Here at Mutiny, we are building a no-code conversion platform that enables companies to personalize their customer journey and close more revenue. Fast data delivery is a critical part of our product and is at the core of engineering at Mutiny. We make real-time decisions about what a user should see on customer websites and need an API to serve this information reliably — we call this service "user data". Today, our user data service handles up to 100M requests per month and is rapidly growing as we acquire new customers.

Let's look at an example of this in action. Imagine a Mutiny customer deployed a banner on their homepage to promote a set of new premium features to paying customers who have not yet upgraded. When a user clicks through this banner and switches to the premium plan, our events API processes this information. Now when the user returns to the homepage just a few clicks later, Mutiny must return the latest data about the user and hide the banner as the user no longer fits the criteria for the experience.

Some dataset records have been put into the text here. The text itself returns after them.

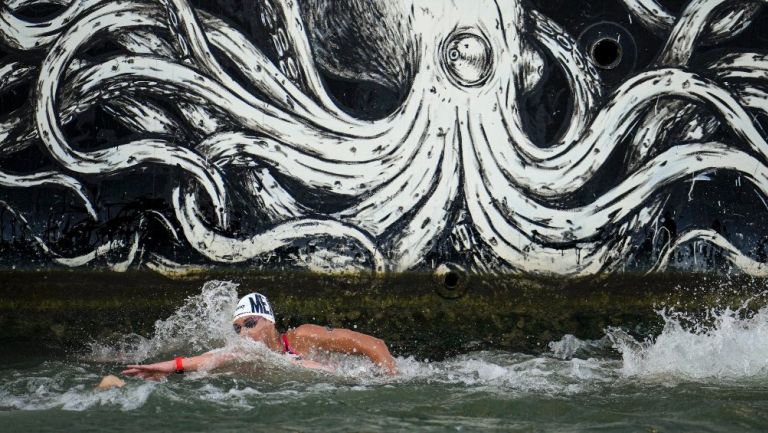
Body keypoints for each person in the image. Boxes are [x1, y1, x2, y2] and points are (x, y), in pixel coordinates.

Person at [103, 292, 396, 387]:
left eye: (250, 323)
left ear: (269, 321)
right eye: (238, 328)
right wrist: (165, 367)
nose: (244, 334)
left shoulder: (303, 338)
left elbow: (375, 345)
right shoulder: (246, 353)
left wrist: (389, 380)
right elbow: (209, 359)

In traditional web applications, this API would be served directly by web servers that can pull the most up to date information from the database. This approach lends itself to the real-time nature of our system, where data changes in response to user actions or customer configuration changes such as adding a new data source or deploying a new experience. However, we serve these requests on public websites where traffic is globally distributed at a much higher scale and consistently fetching from our web servers would be costly and lack performance. As a result, we use a CDN in front of our user data service to maintain delivery speeds as our product continues to scale.